Three weeks of meetings between the West Indies Cricket Board (WICB) and principal sponsors Digicel have failed to produce a resolution to the sponsorship dispute over the Stanford 20/20 for 20 All Star Game on November 1. The WICB has argued that the match involves a Stanford team and not a West Indies team, implying that Digicel doesn’t come under the picture.

Last week, Digicel issued a media release declaring that they would be pursuing a “formal dispute resolution process as provided for in the sponsorship agreement with the WICB”. This was because they argued, with reference to Allen Stanford’s proposed US$20 million winner-take-all match against an England team in Antigua, that the board had entered an agreement which “wholly compromises the exclusive rights granted to Digicel as principal sponsors of West Indies cricket”.

On Tuesday, the two parties met for what was scheduled to be the final attempt to settle the matter, but again, there was no agreement.

“We essentially agreed to continue to find a solution,” Dr Donald Peters, the WICB chief executive, told the Express. “But at this point, we’re still continuing to talk.”

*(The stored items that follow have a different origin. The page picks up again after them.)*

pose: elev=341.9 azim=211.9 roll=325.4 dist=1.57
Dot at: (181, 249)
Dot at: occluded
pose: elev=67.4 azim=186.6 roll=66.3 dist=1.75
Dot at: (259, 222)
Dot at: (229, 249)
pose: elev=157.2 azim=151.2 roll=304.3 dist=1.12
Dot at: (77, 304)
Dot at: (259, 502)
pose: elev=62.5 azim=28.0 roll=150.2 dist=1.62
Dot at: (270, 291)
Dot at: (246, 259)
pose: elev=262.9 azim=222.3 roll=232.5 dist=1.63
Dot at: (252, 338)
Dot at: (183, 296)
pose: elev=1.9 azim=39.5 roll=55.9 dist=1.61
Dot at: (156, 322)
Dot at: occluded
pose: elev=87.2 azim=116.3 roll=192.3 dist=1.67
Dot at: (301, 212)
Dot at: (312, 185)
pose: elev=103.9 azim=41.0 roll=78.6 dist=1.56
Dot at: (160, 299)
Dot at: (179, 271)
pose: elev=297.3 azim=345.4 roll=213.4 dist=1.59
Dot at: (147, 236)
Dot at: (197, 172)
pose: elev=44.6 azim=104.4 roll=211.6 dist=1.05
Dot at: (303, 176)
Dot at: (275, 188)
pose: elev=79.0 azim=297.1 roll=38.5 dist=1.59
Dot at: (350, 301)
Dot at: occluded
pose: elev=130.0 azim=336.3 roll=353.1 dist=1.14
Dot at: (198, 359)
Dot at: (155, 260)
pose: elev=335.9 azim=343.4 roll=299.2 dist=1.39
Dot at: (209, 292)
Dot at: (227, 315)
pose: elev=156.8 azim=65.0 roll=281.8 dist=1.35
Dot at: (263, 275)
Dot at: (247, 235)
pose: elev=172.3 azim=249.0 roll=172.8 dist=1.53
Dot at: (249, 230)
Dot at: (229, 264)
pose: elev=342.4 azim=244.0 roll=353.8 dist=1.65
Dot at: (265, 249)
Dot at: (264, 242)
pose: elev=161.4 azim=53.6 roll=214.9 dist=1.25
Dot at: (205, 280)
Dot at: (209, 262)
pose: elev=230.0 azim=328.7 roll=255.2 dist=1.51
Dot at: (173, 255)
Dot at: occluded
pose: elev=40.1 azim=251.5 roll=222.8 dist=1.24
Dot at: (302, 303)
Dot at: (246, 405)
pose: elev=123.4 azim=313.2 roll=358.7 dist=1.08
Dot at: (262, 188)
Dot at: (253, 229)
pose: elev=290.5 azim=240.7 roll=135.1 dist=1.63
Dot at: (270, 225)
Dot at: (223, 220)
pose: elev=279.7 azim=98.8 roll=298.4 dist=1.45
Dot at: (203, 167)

However, Peters disagreed with Digicel’s interpretation of the Stanford arrangement.
“We are on different wavelengths,” he said, shortly before the latest discussions began. “Digicel says the Stanford 20/20 match (involves) a West Indies team and a West Indies match and we argue that it’s not. Everybody knows it’s Stanford’s team.

“In the MOU (Memorandum of Understanding), if it was a West Indies team, Digicel would have some obligations.”

Peters explained that in such a situation, part of the contract would require that the sponsors’ commitment, including advertising rights, be met. After Tuesday’s stalemate, additional meetings between the two parties are being planned in a last-ditch attempt to stay out of court.